Estabamos embarcados en una de esas labores tan dominicales como leer la revista de domingo de los diarios - cada uno la de una cabecera. La que yo tomé tenía un especial de vestidos de novia y me apresuré a llegar a ellos. Suspiré. "Es que los vestidos de novia... me gustan tanto...".

Primero me miró con desconfianza. Sólo me miró. Y luego dijo: "seguro lo estás diciendo en un tono sarcástico, ¿verdad?".

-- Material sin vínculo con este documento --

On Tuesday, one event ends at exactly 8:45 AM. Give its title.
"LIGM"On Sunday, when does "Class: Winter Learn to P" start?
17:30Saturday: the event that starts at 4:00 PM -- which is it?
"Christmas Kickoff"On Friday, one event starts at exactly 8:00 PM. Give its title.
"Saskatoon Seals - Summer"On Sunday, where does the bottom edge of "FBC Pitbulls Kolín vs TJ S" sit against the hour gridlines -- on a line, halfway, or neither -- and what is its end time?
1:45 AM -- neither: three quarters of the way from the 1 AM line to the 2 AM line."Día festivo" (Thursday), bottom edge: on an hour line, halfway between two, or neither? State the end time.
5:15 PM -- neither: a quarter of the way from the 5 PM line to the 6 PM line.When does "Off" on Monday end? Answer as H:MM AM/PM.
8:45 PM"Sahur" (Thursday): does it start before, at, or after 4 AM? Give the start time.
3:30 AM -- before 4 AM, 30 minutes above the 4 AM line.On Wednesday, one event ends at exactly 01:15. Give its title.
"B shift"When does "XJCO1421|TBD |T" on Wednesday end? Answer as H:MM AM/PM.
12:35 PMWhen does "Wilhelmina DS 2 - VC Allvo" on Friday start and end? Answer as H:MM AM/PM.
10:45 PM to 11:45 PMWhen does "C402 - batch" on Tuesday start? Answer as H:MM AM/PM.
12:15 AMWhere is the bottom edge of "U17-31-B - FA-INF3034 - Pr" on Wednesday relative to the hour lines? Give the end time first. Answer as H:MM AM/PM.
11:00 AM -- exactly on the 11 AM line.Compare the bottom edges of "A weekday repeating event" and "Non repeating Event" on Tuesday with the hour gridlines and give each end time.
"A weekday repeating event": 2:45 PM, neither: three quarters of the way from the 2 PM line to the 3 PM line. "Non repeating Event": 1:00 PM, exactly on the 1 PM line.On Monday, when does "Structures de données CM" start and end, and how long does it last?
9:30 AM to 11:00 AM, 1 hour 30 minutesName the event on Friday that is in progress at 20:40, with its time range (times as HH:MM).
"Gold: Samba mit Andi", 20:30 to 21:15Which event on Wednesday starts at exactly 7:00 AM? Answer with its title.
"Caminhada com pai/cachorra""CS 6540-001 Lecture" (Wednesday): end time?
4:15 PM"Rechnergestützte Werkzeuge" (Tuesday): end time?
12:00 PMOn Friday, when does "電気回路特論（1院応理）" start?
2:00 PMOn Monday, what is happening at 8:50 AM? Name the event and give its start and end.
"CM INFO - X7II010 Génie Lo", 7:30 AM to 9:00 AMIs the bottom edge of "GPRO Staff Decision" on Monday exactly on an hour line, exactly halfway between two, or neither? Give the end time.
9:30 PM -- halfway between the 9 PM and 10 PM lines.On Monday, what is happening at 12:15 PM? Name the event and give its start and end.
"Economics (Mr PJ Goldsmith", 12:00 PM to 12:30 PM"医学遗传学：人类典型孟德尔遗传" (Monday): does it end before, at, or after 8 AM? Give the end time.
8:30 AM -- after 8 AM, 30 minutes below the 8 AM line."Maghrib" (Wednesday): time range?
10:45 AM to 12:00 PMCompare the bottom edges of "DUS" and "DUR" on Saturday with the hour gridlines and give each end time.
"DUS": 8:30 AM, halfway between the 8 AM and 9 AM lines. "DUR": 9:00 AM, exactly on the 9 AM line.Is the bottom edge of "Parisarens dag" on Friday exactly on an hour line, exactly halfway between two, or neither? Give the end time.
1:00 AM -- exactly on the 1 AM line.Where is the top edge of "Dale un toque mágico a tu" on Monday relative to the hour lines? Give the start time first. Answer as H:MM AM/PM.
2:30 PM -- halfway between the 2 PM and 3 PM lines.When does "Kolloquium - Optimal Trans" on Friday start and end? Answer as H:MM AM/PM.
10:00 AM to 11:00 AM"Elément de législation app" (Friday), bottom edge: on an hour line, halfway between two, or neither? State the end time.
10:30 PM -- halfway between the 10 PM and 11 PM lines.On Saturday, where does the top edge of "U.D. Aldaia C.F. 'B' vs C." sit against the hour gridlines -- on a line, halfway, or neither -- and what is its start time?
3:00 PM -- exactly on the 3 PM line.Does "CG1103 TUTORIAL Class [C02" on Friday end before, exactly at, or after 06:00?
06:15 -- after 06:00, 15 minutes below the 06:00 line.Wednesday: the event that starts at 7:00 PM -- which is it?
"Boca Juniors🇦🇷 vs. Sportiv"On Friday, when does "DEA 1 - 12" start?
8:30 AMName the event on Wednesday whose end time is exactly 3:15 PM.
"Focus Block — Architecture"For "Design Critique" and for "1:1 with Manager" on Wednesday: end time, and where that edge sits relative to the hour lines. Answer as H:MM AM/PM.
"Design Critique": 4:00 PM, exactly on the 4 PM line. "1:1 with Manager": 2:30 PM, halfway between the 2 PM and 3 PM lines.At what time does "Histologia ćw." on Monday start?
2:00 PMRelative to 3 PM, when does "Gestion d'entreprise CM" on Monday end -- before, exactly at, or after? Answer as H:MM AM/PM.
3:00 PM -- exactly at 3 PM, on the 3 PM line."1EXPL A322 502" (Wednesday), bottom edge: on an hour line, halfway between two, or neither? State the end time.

Tuve que explicarle que no había sarcasmo. Que, en honestidad total, a mi me encantan los anillos de pedida y los vestidos de novia. Que me parece un plan de lo más divertido ir a inventarme una historia de boda inminente para probármelos todos en una de esas inmaculadas tiendas de las grandes avenidas.

También tuve que detallar que no había razón para entrar en pánico: no es que quiera un vestido de novia por aquello de casarme y prometer amor eterno. Es que bueno, al pedacito de Cenicienta que todavía vive en mí, le siguen encantando - aunque sea para verlos de lejos - los vestidos de princesa.

4 comentarios:

Mona dijo...

Te acompaño cuando quieras!!!!

Cin dijo...

Ya te diré, pero tenemos que invitar a mi mamá... si no me mata! :D ¿Dónde y en qué andas? ¡Cuéntame el cuento completo!

Shatzy Shell, desde la estacion... dijo...

hace dos días pasaba por un aparador de vestidos de novia y me encantó, en serio me gustaría mucho probarmelo, seré una cobarde por no tener el valor para ir???

Cin dijo...

Haga acopio de valor! Total, qué más da! ¿Cuántas veces te has probado unos zapatos sin comprarlos? Un besito.